Scientist Dr Anthony Turton agrees. "It is all about the end of a golden age of wealth extraction that gave little thought to a post-mining future and no repatriation or reinvestment of that wealth for the day that the gold ran out. The party is over. Now comes the hangover."

Dina Townsend, a staff attorney at the Centre for Environmental Rights, said a coalition of NGOs was considering legal remedies to prevent and mitigate the discharge of millions of litres of polluted acid mine water into water courses.

"The failure to publish the report increases public suspicion about the scope and urgency of the problem, and we have called on the inter-ministerial committee to release the report to the public without further delay," Townsend said.

In September last year the government assembled a team of 27 experts to work out a response to the problem.

The team had six weeks to work on a report that was presented to an inter-ministerial committee.

Liefferink said it was concerning that the Minister of Mineral Resources, Susan Shabangu, was authorising prospecting and mining rights without ensuring that there were sufficient rehabilitation funds available to deal with residual and latent impacts such as AMD.

"It should not be passed over that the mineral resources minister has the right, in terms of the Mineral and Petroleum Resources Development Act, to liquidate, even before mine closure, the rehabilitation funds, in order to address environmental emergencies," she said.
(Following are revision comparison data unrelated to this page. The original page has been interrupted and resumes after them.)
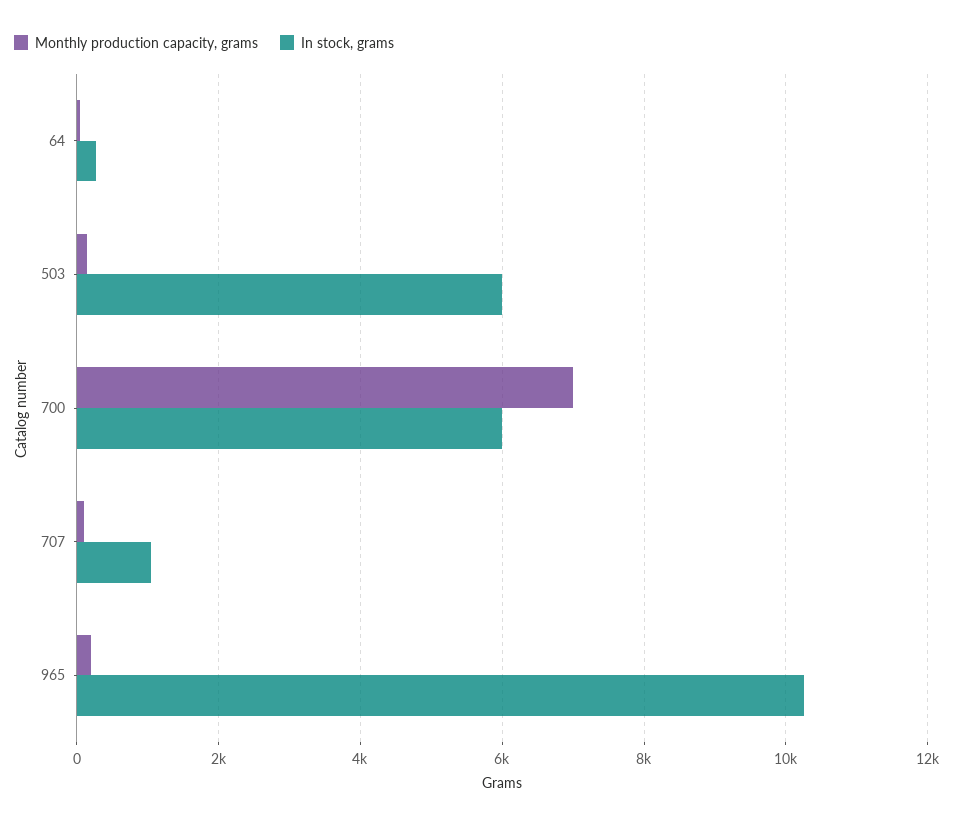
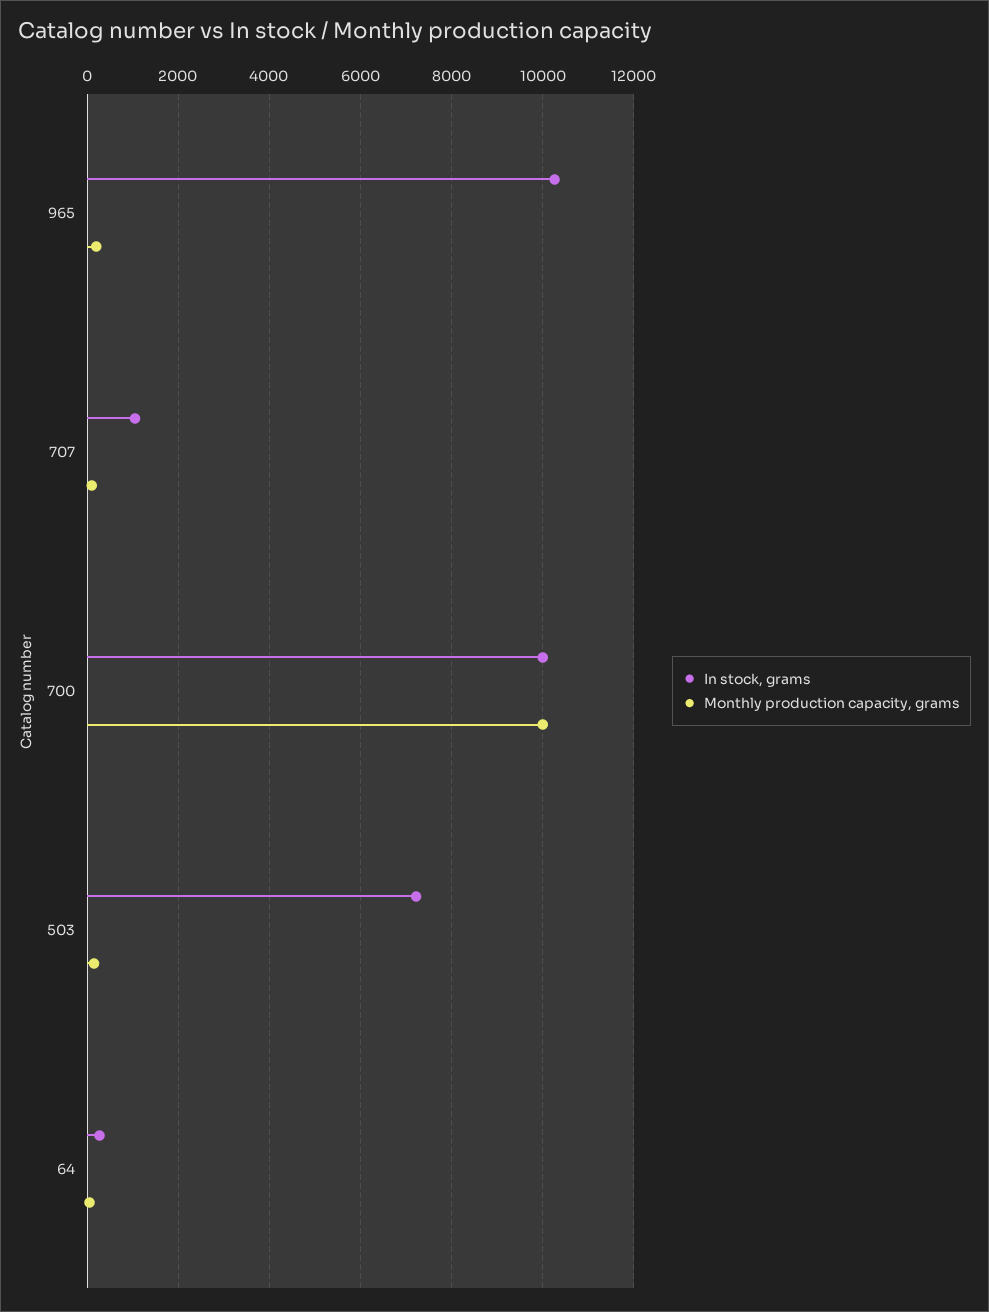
  {
    "Monthly production capacity, grams": {
      "64": 0,
      "503": 200,
-     "700": 7000,
+     "700": 10000,
      "707": 200,
      "965": 200
    },
    "In stock, grams": {
      "64": 200,
-     "503": 6000,
+     "503": 7200,
-     "700": 6000,
+     "700": 10000,
      "707": 1000,
      "965": 10200
    }
  }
"It is perplexing that the minister has not liquidated these trust funds for pumping and treatment of AMD."

Turton said the country's options are limited.

"If one expands outwards from AMD as a single issue, and takes a broader strategic look at the whole thing, then the future viability of Johannesburg as a city, and Gauteng as a province, is at stake," he said.

"Then there is the complex issue of open holes between the surface and the mine void. A recent report by Department of Mineral Resources to parliament notes the existence of 900 holes of this nature, 244 of which are in central Johannesburg. Some of these holes are 1000m deep. These holes exist because of unemployment resulting in the theft of metal from these abandoned shafts. Zama Zamas (illegal miners) also use these illegal openings.

"AMD is thus a small part of a very much bigger problem, that collectively raises the question about the very sustainability of Johannesburg as a safe city in which to invest."

Justin Truter, a director at Werksmans Attorneys, said: "I am of the view that disclosure of the report is manifestly in the public interest and in the interest of the environment; that its disclosure will reveal a serious, and perhaps imminent, public safety and/or environmental risk, and that its disclosure outweighs any grounds of exclusion under the Promotion of Access to Information Act on which the state may seek to rely."

He said the Constitution recognises the right to an environment that is not harmful to health or wellbeing and to have the environment protected for present and future generations.

He said the information act provides for mandatory disclosure where such a disclosure will reveal a substantial contravention of, or failure to comply with, the law, or an imminent and serious public safety or environmental risk and the public interest in the disclosure of the record clearly outweighs the harm contemplated in the ground of exclusion.

Marius Diemont, a partner specialising in environmental law at Webber Wentzel, said the lack of transparency and consultation in the process was worrying. Not even the communities most affected have been consulted.

Diemont said: "The failure of the inter-ministerial committee to make available the reports means that there can be no open debate. It is imperative that the public be informed what the findings of the report are."

Attempts to get comment from the government on the subject this week were unsuccessful.